Fri Jun 3 20:03:16 PDT 2016

On 6/3/2016 6:08 PM, H. S. Teoh via Digitalmars-d wrote:
> It's not a hard concept, except that these different letters have
> lookalike forms with completely unrelated letters. Again:
>
> - Lowercase Latin m looks visually the same as lowercase Cyrillic Т in
>   cursive form. In some font renderings the two are IDENTICAL glyphs, in
>   spite of being completely different, unrelated letters.  However, in
>   non-cursive form, Cyrillic lowercase т is visually distinct.
>
> - Similarly, lowercase Cyrillic П in cursive font looks like lowercase
>   Latin n, and in some fonts they are identical glyphs. Again,
>   completely unrelated letters, yet they have the SAME VISUAL
>   REPRESENTATION.  However, in non-cursive font, lowercase Cyrillic П is
>   п, which is visually distinct from Latin n.
>
> - These aren't the only ones, either.  Other Cyrillic false friends
>   include cursive Д, which in some fonts looks like lowercase Latin g.
>   But in non-cursive font, it's д.
>
> Just given the above, it should be clear that going by visual
> representation is NOT enough to disambiguate between these different
> letters.

It works for books. Unicode invented a problem, and came up with a thoroughly 
wretched "solution" that we'll be stuck with for generations. One of those bad 
solutions is have the reader not know what a glyph actually is without pulling 
back the cover to read the codepoint. It's madness.

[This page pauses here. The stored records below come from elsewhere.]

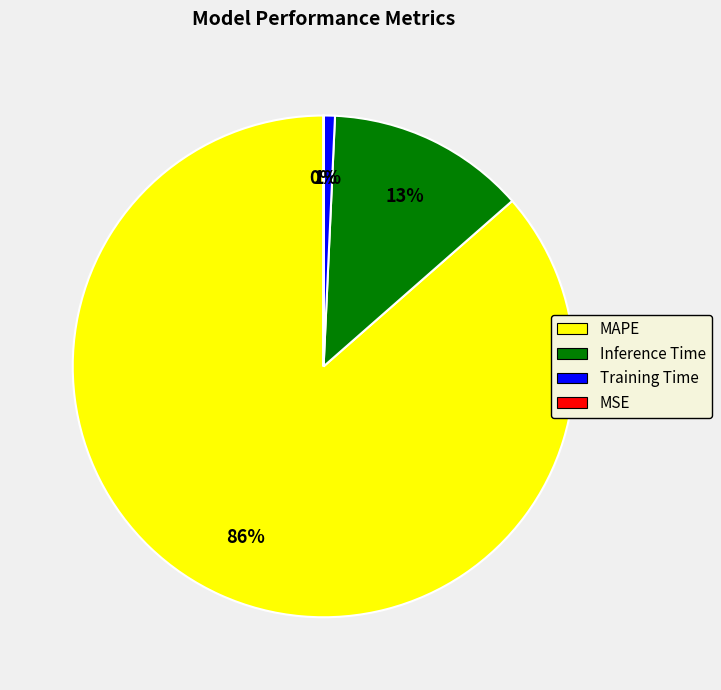

True or false: Inference Time accounts for 23% of the total.

False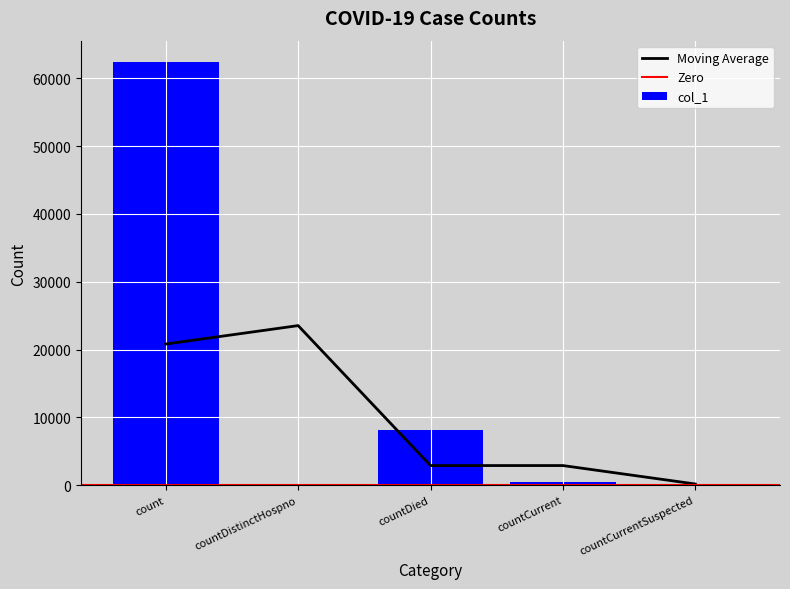

What is the ratio of the value at count to the value at countCurrent?

121.9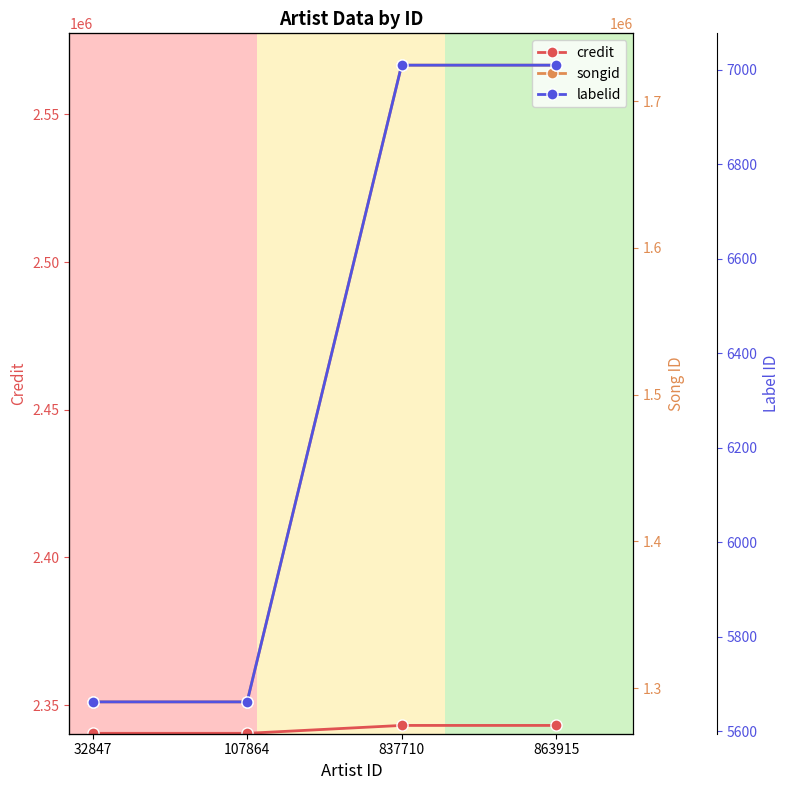

Which has a higher value, 863915 or 837710?

863915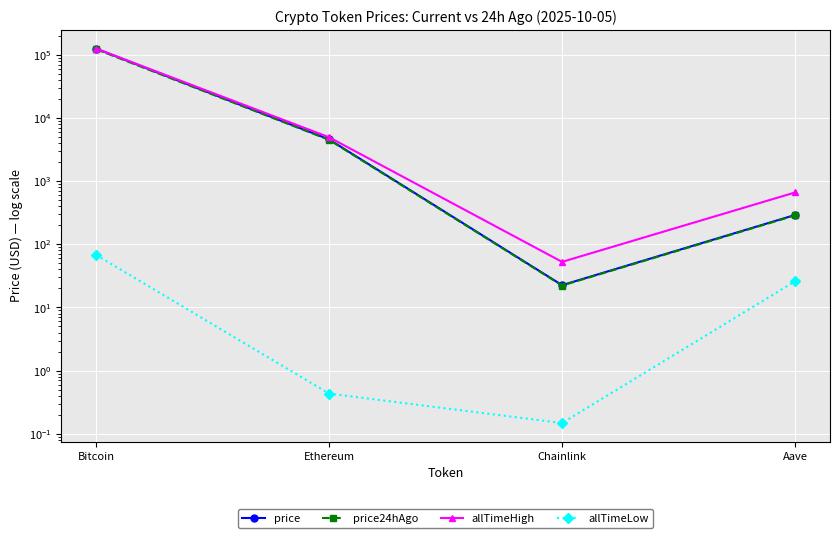

What is the sum of the allTimeLow values at Ethereum and Bitcoin?

68.2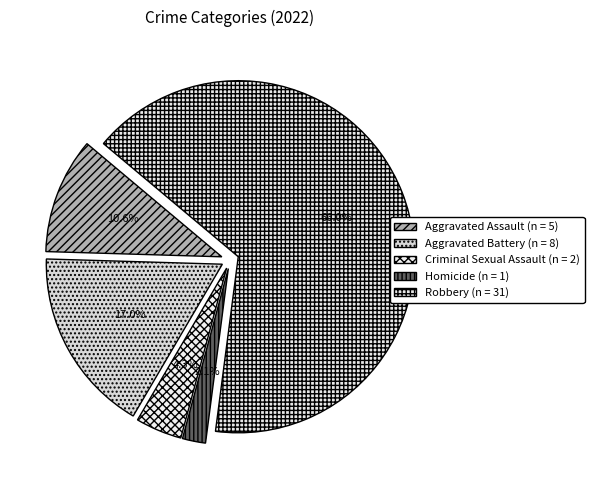

What is the ratio of the value at Robbery to the value at Criminal Sexual Assault?

15.5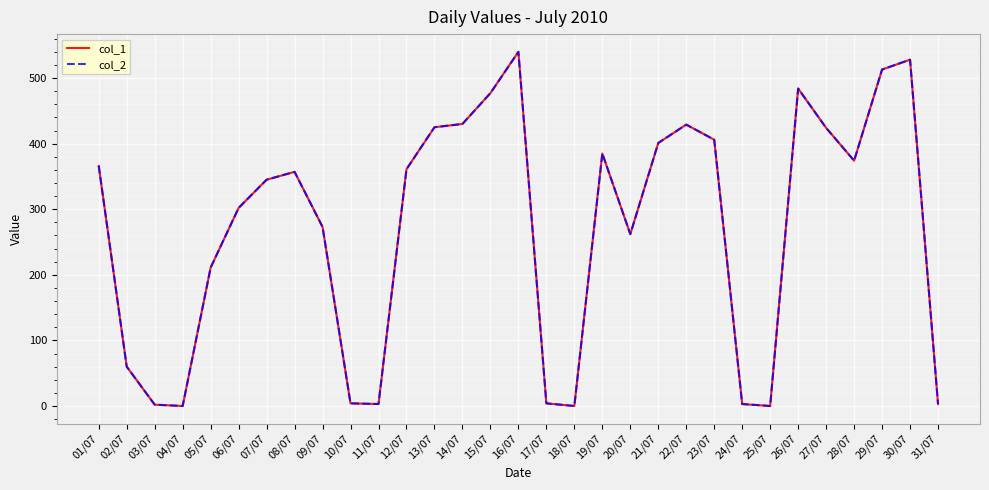

Is this an area chart (filled region under the line)?

No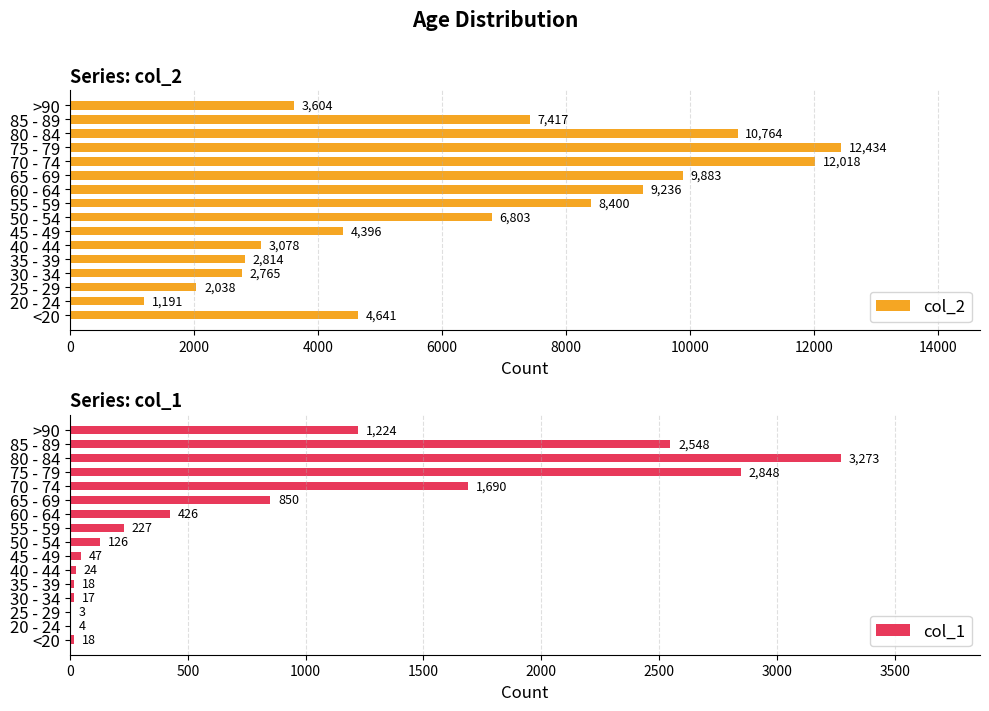

At which label is col_2 closest to 6812?

50 - 54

> By your argument, since lowercase Cyrillic Т is, visually,
> just m, it should be encoded the same way as lowercase Latin m. But this
> is untenable, because the letterform changes with a different font. So
> you end up with the unworkable idea of a font-dependent encoding.

Oh rubbish. Let go of the idea that choosing bad fonts should drive Unicode 
codepoint decisions.

> Or, to use an example closer to home, uppercase Latin O and the digit 0
> are visually identical. Should they be encoded as a single code point or
> two?  Worse, in some fonts, the digit 0 is rendered like Ø (to
> differentiate it from uppercase O). Does that mean that it should be
> encoded the same way as the Danish letter Ø?  Obviously not, but
> according to your "visual representation" idea, the answer should be
> yes.

Don't confuse fonts with code points. It'd be adequate if Unicode defined a 
canonical glyph for each code point, and let the font makers do what they wish.

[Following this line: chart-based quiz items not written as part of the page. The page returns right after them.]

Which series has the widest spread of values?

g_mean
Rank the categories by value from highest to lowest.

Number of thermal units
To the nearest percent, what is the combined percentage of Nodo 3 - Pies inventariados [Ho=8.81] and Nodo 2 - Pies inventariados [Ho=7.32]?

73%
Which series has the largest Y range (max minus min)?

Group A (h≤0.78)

>> The notion of 'case' should not be part of Unicode, as that is
>> semantic information that is beyond the scope of Unicode.
> But what should "i".toUpper return?

Not relevant to my point that Unicode shouldn't decide what "upper case" for all 
languages means, any more than Unicode should specify a font. Now when you argue 
that Unicode should make such decisions, note what a spectacularly hopeless job 
of it they've done.